Tabular Representation, Noisy Operators, and Impacts on Table Structure Understanding Tasks in LLMs
Ananya Singha, José Cambronero, Sumit Gulwani, Vu Le, Chris Parnin
TL;DR
The paper systematically analyzes how tabular representation formats and eight real-world-inspired noise operations affect LLMs' ability to perform self-supervised table-structure tasks via in-context learning. It introduces a broad evaluation framework across eight formats and eight noise types, assessing both fact-finding and transformation tasks on seven Kaggle datasets using GPT-3. Key findings show that DFLoader and JSON formats typically yield the best performance for most tasks, while noise can both improve and degrade results depending on the task- format combination. The work highlights format brittleness in LLMs and motivates further multi-LLM studies and investigations into how table-structure robustness translates to downstream table tasks.
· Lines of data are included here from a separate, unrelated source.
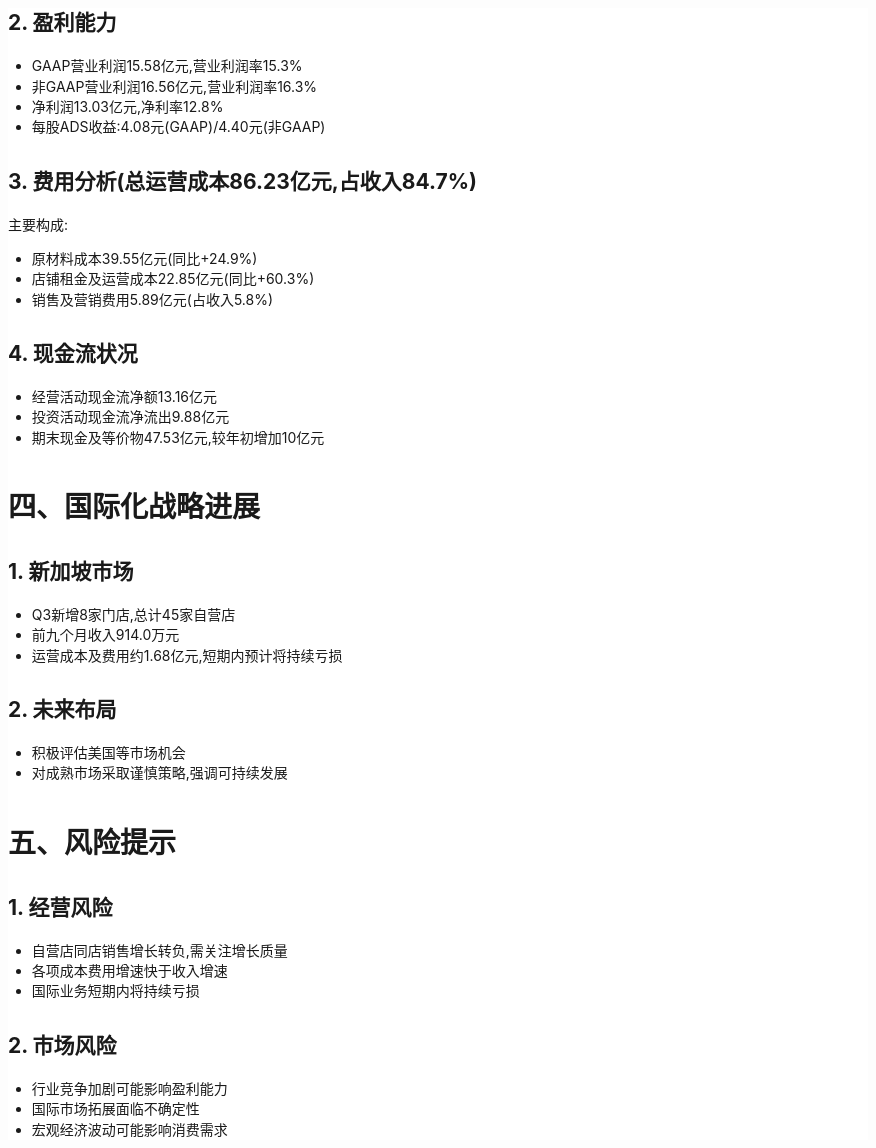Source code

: ## 2. 盈利能力

- GAAP营业利润15.58亿元,营业利润率15.3%
- 非GAAP营业利润16.56亿元,营业利润率16.3%
- 净利润13.03亿元,净利率12.8%
- 每股ADS收益:4.08元(GAAP)/4.40元(非GAAP)

## 3. 费用分析(总运营成本86.23亿元,占收入84.7%)
主要构成:

- 原材料成本39.55亿元(同比+24.9%)
- 店铺租金及运营成本22.85亿元(同比+60.3%)
- 销售及营销费用5.89亿元(占收入5.8%)

## 4. 现金流状况

- 经营活动现金流净额13.16亿元
- 投资活动现金流净流出9.88亿元
- 期末现金及等价物47.53亿元,较年初增加10亿元

# 四、国际化战略进展

## 1. 新加坡市场

- Q3新增8家门店,总计45家自营店
- 前九个月收入914.0万元
- 运营成本及费用约1.68亿元,短期内预计将持续亏损

## 2. 未来布局

- 积极评估美国等市场机会
- 对成熟市场采取谨慎策略,强调可持续发展

# 五、风险提示

## 1. 经营风险

- 自营店同店销售增长转负,需关注增长质量
- 各项成本费用增速快于收入增速
- 国际业务短期内将持续亏损

## 2. 市场风险

- 行业竞争加剧可能影响盈利能力
- 国际市场拓展面临不确定性
- 宏观经济波动可能影响消费需求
Overall, the paper provides practical guidance for prompt design and data-preparation when working with tabular data in LLM applications.
Abstract
Large language models (LLMs) are increasingly applied for tabular tasks using in-context learning. The prompt representation for a table may play a role in the LLMs ability to process the table. Inspired by prior work, we generate a collection of self-supervised structural tasks (e.g. navigate to a cell and row; transpose the table) and evaluate the performance differences when using 8 formats. In contrast to past work, we introduce 8 noise operations inspired by real-world messy data and adversarial inputs, and show that such operations can impact LLM performance across formats for different structural understanding tasks.